Given $\sec \theta = \frac{13}{12}$,calculate all other trigonometric ratios.

(N/A) Consider a right-angled triangle $\triangle ABC$,right-angled at point $B$.
$\sec \theta = \frac{\text{Hypotenuse}}{\text{Side adjacent to } \angle \theta} = \frac{AC}{AB} = \frac{13}{12}$.
Let $AC = 13k$ and $AB = 12k$,where $k$ is a positive constant.

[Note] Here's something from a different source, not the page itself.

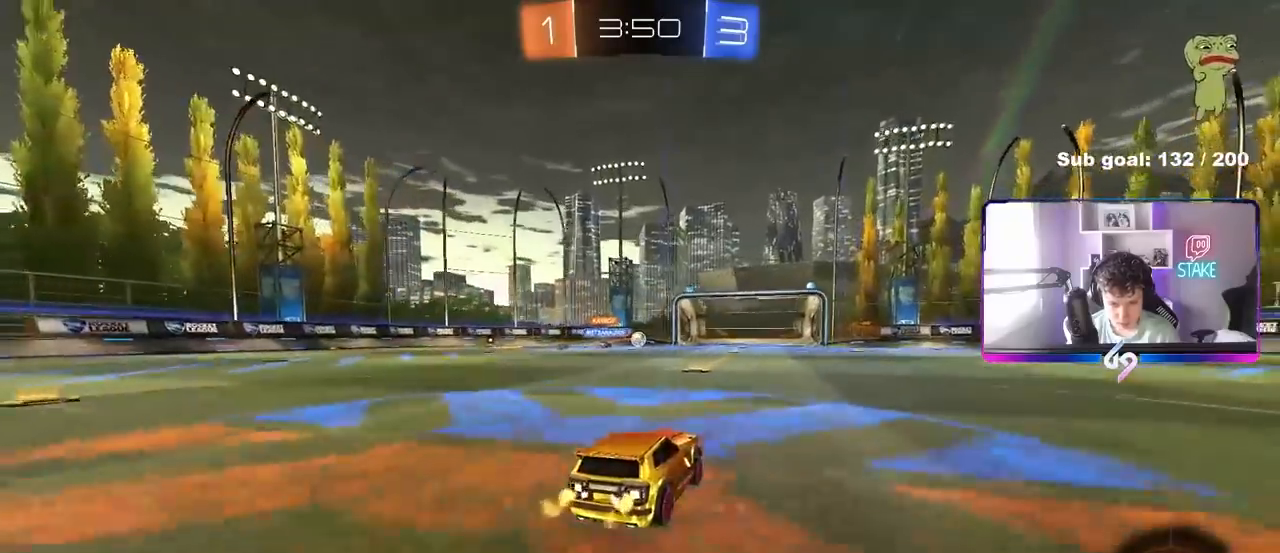
{"keys": ["w"], "mouse": [], "mouse_move": "still", "events": [[50, "a", "down"], [150, "a", "up"], [150, "mouse_left", "down"], [333, "mouse_left", "up"]]}
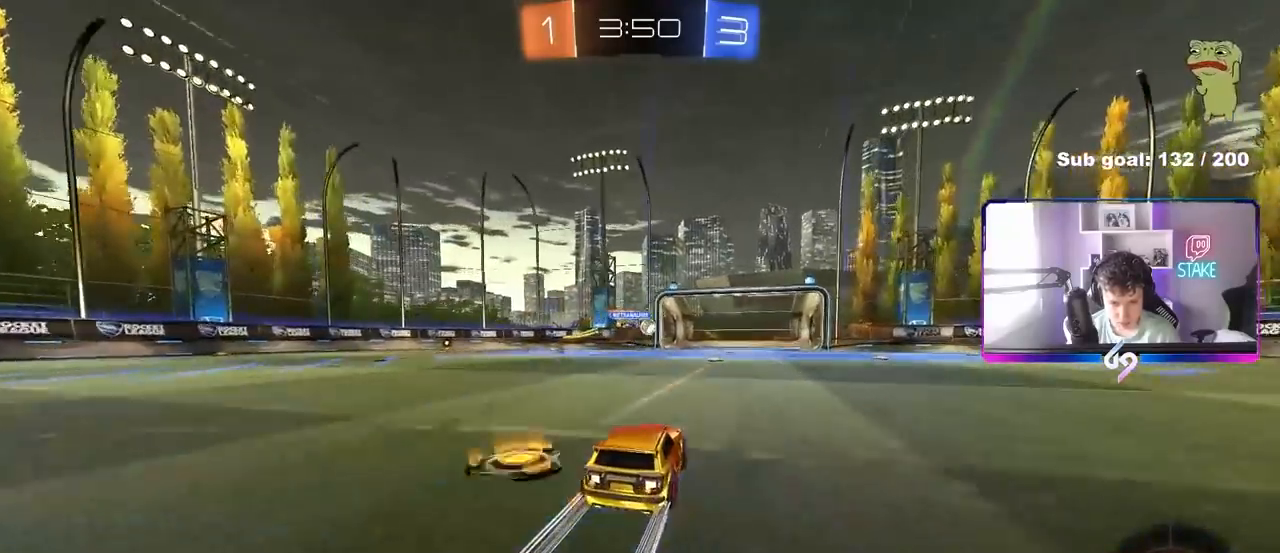
{"keys": ["d", "w"], "mouse": [], "mouse_move": "still", "events": [[67, "w", "up"], [117, "d", "down"], [250, "shift", "down"], [300, "w", "down"], [350, "shift", "up"]]}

Applying the Pythagoras theorem in $\triangle ABC$:
$(AC)^2 = (AB)^2 + (BC)^2$
$(13k)^2 = (12k)^2 + (BC)^2$
$169k^2 = 144k^2 + (BC)^2$
$(BC)^2 = 25k^2$
$BC = 5k$
Now,calculating the other trigonometric ratios:
$\sin \theta = \frac{\text{Side opposite to } \angle \theta}{\text{Hypotenuse}} = \frac{BC}{AC} = \frac{5k}{13k} = \frac{5}{13}$
$\cos \theta = \frac{\text{Side adjacent to } \angle \theta}{\text{Hypotenuse}} = \frac{AB}{AC} = \frac{12k}{13k} = \frac{12}{13}$
$\tan \theta = \frac{\text{Side opposite to } \angle \theta}{\text{Side adjacent to } \angle \theta} = \frac{BC}{AB} = \frac{5k}{12k} = \frac{5}{12}$
$\cot \theta = \frac{\text{Side adjacent to } \angle \theta}{\text{Side opposite to } \angle \theta} = \frac{AB}{BC} = \frac{12k}{5k} = \frac{12}{5}$
$\operatorname{cosec} \theta = \frac{\text{Hypotenuse}}{\text{Side opposite to } \angle \theta} = \frac{AC}{BC} = \frac{13k}{5k} = \frac{13}{5}$